FinTech infrastructure platform Jeeves has raised $180 million in a Series C funding round that puts the startup’s valuation at an estimated $2.1 billion. The investment was led by Tencent with participation from GIC, Stanford University, Andreessen Horowitz and Silicon Valley Bank, among others.
Jeeves launched in March 2021 and snagged $31 million in equity financing and $100 million in debt in June. In September, the company raised $57 million in a Series B round at a $500 million valuation. The Series C round, which closed in March 2022, comes just seven months after the company’s Series B round.
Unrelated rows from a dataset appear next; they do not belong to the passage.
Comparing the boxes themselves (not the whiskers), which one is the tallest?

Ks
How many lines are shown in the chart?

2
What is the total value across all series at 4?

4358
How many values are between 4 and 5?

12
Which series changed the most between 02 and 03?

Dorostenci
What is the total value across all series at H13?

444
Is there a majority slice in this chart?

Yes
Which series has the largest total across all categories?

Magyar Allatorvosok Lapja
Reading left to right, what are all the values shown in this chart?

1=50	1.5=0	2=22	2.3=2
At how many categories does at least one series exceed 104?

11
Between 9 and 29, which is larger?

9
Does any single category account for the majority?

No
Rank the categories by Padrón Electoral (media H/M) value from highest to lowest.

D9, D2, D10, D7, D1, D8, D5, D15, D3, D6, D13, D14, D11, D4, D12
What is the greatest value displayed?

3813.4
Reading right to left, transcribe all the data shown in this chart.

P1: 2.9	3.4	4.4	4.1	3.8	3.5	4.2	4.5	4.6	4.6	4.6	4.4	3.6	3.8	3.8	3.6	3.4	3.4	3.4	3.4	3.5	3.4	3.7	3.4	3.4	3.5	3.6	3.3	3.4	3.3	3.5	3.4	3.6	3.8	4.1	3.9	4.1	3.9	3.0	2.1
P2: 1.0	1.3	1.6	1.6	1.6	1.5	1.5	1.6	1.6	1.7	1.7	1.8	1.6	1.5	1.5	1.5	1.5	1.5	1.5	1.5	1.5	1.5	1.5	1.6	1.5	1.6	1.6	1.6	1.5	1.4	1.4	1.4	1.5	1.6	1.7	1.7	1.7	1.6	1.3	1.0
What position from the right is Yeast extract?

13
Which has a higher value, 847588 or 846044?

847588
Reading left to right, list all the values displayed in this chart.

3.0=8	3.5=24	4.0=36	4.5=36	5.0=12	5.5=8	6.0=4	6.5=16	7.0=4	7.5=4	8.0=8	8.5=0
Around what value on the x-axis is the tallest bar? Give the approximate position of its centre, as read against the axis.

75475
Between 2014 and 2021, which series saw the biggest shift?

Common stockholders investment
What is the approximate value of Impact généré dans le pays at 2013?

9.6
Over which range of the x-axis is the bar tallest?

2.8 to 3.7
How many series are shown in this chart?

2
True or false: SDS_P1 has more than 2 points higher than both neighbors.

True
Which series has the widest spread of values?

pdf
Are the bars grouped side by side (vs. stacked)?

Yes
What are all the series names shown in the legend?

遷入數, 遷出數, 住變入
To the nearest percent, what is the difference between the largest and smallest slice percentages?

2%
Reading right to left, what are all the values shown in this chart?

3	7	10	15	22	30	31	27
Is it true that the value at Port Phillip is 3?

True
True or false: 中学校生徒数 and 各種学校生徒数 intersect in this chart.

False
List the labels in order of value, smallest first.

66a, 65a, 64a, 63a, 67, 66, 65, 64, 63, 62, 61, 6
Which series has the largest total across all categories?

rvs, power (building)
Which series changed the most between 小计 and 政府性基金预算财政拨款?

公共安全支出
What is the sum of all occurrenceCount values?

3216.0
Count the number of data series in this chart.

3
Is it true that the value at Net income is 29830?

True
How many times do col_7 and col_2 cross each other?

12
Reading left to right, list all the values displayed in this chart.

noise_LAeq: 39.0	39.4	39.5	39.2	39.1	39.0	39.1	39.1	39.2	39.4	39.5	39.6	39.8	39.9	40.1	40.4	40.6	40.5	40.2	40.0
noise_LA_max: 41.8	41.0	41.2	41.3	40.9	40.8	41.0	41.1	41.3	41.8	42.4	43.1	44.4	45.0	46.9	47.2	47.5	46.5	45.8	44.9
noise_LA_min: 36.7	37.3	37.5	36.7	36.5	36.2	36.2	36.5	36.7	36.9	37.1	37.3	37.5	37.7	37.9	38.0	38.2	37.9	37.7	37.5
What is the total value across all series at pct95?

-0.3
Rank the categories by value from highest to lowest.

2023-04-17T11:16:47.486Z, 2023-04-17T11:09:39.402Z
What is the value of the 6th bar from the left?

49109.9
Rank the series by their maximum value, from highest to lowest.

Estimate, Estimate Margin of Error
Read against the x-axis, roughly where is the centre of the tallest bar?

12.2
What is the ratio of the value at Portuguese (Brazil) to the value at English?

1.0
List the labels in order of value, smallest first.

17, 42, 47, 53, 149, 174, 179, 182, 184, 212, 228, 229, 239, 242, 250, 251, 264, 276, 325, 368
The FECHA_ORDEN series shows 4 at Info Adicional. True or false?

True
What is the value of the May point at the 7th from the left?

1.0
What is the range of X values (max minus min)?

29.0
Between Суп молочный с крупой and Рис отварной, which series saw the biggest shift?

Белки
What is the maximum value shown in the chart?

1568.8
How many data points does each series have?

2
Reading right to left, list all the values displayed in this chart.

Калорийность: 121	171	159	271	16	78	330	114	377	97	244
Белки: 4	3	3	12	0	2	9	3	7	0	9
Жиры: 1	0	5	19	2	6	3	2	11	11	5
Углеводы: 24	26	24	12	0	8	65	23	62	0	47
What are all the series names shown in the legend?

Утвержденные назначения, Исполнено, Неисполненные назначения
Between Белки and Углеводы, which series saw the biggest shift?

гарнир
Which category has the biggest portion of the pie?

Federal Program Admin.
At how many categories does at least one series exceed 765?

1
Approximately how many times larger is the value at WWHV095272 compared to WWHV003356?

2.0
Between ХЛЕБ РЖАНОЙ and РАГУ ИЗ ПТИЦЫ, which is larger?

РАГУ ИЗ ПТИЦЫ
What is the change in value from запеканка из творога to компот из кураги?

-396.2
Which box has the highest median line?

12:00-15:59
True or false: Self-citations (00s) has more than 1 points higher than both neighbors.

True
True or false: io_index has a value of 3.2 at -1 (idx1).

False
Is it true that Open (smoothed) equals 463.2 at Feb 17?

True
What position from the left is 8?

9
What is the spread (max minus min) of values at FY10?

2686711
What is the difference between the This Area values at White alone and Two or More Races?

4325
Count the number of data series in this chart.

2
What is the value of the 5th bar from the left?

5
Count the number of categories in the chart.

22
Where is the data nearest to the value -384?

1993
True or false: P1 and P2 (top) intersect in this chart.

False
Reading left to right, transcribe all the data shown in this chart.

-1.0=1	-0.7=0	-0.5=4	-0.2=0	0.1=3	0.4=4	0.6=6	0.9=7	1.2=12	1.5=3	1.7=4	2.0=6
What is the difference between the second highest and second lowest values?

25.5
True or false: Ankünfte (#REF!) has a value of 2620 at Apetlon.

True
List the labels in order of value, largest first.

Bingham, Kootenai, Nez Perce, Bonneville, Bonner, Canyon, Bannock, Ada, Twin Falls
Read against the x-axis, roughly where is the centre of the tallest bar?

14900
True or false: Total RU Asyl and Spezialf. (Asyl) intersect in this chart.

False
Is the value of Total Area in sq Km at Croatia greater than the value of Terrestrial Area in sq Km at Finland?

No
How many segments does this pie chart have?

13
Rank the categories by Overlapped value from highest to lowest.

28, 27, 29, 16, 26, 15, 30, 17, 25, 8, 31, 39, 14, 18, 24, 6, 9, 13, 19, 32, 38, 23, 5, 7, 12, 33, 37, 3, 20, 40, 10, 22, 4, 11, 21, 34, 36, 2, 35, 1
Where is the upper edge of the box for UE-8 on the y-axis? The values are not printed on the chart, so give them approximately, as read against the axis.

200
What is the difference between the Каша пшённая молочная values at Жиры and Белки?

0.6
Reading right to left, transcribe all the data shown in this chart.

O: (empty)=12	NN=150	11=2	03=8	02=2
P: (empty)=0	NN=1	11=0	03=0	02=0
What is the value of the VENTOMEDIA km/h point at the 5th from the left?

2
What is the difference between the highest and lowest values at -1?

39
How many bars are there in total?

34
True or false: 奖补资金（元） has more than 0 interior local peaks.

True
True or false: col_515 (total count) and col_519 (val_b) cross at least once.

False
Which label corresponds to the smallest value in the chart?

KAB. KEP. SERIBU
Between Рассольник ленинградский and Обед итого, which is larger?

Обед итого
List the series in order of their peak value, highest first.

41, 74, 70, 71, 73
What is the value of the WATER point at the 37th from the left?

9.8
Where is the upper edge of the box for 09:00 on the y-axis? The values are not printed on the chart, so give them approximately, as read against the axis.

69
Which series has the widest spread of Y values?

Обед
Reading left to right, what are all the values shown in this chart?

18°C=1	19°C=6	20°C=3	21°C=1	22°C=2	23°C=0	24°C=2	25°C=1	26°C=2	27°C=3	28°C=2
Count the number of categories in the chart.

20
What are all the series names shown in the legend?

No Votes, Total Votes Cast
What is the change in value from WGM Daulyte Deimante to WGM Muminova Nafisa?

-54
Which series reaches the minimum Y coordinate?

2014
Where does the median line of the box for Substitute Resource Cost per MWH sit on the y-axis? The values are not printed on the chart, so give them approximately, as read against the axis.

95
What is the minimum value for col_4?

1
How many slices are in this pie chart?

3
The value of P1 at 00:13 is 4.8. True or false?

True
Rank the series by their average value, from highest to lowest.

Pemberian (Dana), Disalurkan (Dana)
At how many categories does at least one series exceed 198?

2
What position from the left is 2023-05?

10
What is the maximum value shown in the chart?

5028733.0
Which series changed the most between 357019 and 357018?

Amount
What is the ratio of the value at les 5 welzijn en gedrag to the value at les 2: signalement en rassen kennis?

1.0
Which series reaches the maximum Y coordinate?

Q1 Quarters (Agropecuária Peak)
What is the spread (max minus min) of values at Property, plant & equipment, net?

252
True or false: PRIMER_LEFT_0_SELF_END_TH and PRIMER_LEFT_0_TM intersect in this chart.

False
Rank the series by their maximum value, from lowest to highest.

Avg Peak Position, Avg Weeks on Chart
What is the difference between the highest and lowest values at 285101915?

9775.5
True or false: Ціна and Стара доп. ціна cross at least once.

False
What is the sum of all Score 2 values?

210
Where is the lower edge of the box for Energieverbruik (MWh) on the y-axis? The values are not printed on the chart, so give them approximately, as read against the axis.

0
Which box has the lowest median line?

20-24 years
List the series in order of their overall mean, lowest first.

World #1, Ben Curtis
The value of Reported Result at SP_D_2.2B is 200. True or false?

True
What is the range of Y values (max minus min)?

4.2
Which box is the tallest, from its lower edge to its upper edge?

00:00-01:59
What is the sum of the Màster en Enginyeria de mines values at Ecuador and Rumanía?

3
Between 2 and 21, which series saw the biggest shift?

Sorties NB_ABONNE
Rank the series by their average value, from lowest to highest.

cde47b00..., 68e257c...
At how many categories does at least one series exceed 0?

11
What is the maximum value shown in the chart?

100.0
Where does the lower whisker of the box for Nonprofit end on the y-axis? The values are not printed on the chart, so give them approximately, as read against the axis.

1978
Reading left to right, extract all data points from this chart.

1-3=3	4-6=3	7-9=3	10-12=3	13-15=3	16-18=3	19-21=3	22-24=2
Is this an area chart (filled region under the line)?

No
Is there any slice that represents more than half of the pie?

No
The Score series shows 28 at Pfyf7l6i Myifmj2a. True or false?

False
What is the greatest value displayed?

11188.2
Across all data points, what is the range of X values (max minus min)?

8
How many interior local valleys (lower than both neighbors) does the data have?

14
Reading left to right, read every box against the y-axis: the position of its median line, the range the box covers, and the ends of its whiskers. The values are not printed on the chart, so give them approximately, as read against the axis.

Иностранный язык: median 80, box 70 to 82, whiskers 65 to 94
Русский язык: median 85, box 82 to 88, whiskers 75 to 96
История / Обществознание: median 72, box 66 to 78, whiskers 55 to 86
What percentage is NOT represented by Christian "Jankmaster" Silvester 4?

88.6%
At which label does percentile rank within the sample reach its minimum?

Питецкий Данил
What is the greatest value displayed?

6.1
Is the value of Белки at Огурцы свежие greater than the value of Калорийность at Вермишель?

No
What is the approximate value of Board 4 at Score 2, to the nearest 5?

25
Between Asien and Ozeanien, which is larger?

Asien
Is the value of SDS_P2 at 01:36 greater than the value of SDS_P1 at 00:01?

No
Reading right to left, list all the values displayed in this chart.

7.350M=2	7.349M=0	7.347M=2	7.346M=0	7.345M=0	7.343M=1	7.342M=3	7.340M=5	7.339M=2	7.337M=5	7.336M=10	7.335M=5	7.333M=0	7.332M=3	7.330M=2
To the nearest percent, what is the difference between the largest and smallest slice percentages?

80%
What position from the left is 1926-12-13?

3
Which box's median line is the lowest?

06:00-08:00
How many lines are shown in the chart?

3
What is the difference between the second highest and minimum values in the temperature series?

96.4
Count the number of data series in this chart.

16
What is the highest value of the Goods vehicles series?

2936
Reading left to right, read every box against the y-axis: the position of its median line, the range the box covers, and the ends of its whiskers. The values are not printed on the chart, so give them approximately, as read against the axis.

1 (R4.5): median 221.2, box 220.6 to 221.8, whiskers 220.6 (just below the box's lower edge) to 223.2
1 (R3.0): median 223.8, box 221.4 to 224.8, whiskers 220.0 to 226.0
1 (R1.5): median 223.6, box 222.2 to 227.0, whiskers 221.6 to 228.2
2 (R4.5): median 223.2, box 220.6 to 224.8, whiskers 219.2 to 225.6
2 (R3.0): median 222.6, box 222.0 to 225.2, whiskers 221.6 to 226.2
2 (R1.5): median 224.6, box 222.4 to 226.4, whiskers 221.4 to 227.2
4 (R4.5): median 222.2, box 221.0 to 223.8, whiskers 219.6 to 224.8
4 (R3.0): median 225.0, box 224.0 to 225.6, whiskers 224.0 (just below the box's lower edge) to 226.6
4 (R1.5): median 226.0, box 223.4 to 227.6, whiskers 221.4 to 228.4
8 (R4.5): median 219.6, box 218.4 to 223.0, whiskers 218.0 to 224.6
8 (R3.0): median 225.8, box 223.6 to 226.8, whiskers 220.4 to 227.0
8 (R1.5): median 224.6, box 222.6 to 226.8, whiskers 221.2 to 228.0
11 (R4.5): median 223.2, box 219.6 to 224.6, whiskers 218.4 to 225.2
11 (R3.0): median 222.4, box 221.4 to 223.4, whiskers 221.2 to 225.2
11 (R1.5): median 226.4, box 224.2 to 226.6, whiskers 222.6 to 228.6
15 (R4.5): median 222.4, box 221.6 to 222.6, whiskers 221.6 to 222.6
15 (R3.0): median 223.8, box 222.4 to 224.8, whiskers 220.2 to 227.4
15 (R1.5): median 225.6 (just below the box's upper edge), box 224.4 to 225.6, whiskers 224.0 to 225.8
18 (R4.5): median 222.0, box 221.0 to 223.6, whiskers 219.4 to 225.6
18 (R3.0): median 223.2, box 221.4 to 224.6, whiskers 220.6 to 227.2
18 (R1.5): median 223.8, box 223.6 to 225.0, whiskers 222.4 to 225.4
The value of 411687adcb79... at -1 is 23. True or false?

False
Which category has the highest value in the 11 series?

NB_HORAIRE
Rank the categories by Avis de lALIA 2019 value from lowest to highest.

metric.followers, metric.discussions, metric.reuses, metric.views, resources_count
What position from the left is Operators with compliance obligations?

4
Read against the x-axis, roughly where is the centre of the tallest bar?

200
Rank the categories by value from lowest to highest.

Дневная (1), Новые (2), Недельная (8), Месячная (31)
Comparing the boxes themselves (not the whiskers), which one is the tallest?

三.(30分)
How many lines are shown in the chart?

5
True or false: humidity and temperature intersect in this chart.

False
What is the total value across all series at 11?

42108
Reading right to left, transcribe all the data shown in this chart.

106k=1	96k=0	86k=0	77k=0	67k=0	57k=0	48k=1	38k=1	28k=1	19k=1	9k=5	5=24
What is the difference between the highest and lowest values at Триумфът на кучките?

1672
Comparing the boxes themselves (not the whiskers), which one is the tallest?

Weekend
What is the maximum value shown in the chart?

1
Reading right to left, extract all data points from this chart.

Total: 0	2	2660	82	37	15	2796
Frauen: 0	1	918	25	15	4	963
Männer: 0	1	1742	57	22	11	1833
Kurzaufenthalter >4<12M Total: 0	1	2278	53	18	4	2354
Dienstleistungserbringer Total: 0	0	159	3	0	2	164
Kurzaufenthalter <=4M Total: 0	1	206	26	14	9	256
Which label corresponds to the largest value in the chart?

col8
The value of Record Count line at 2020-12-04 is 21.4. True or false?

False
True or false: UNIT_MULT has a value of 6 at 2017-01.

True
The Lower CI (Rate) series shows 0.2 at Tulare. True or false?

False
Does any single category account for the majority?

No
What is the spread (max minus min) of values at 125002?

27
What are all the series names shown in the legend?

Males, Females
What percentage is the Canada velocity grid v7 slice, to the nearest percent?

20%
In the last 12 months, the company has raised over $380 million – proof of the growing interest in this category-defining that corporate credit cards have emerged as the cornerstone of a land-and-expand strategy for fintech companies that want to bank for the world’s fastest-growing companies.
Jeeves will use the capital to fuel its global expansion across Latin America, Canada, and Europe, scale its proprietary infrastructure to cover more currencies, acquire top-tier talent, and accelerate the onboarding of new companies to the platform.
Jeeves registers exponential growth in six months
Fueled by unprecedented demand, Jeeves has doubled its client base to more than 3000 companies and has grown revenue by 900 percent since the Series B in September. The global startup generated more revenue in the first two months of 2022 than in 2021 combined.
In tandem with its explosive revenue growth, the company also announced that it crossed $1+ billion in annualized gross transaction volume (GTV) just 11 months after its public launch in March 2021, averaging a 76 percent month-over-month growth since opening its doors.
“While we are in one of the toughest environments for startup funding this year, we are excited in the trust investors have, not only in Jeeves but in growing businesses who will be able to use our financial products globally,” said Dileep Thazhmon, Jeeves CEO and Founder.
Post-Covid corporate card startups are innovating product base
Corporate card startups are quickly launching new services to capture more of that spending.
“Corporate cards are the easiest way to access the CFO suite,” said Jeeves CEO and founder Dileep Thazhmon. The challenge is to translate that easy access point into a full-stack offering.
“If you don’t have the full product suite, you’re not going to get the full payment stack, the share of wallet, for that company,” he added.
In the post-COVID era, most companies are global – either with employees in multiple countries or with businesses across regions. However, these companies are forced to rely on local and country-specific financial infrastructure.
For instance, a company with employees in Mexico and Colombia would require multiple vendors to cover its finance function: a corporate card in Mexico and another in Colombia, an additional vendor for cross-border payments, and another one to transact SPEI.
At the end of the month, it would then take a few weeks to reconcile corporate spending and get a consolidated view of the company’s cash position.
Jeeves changes this paradigm. Jeeves provides the underwriting, 30 days of credit in local currency, and the payment rails for any business spend across countries and currencies.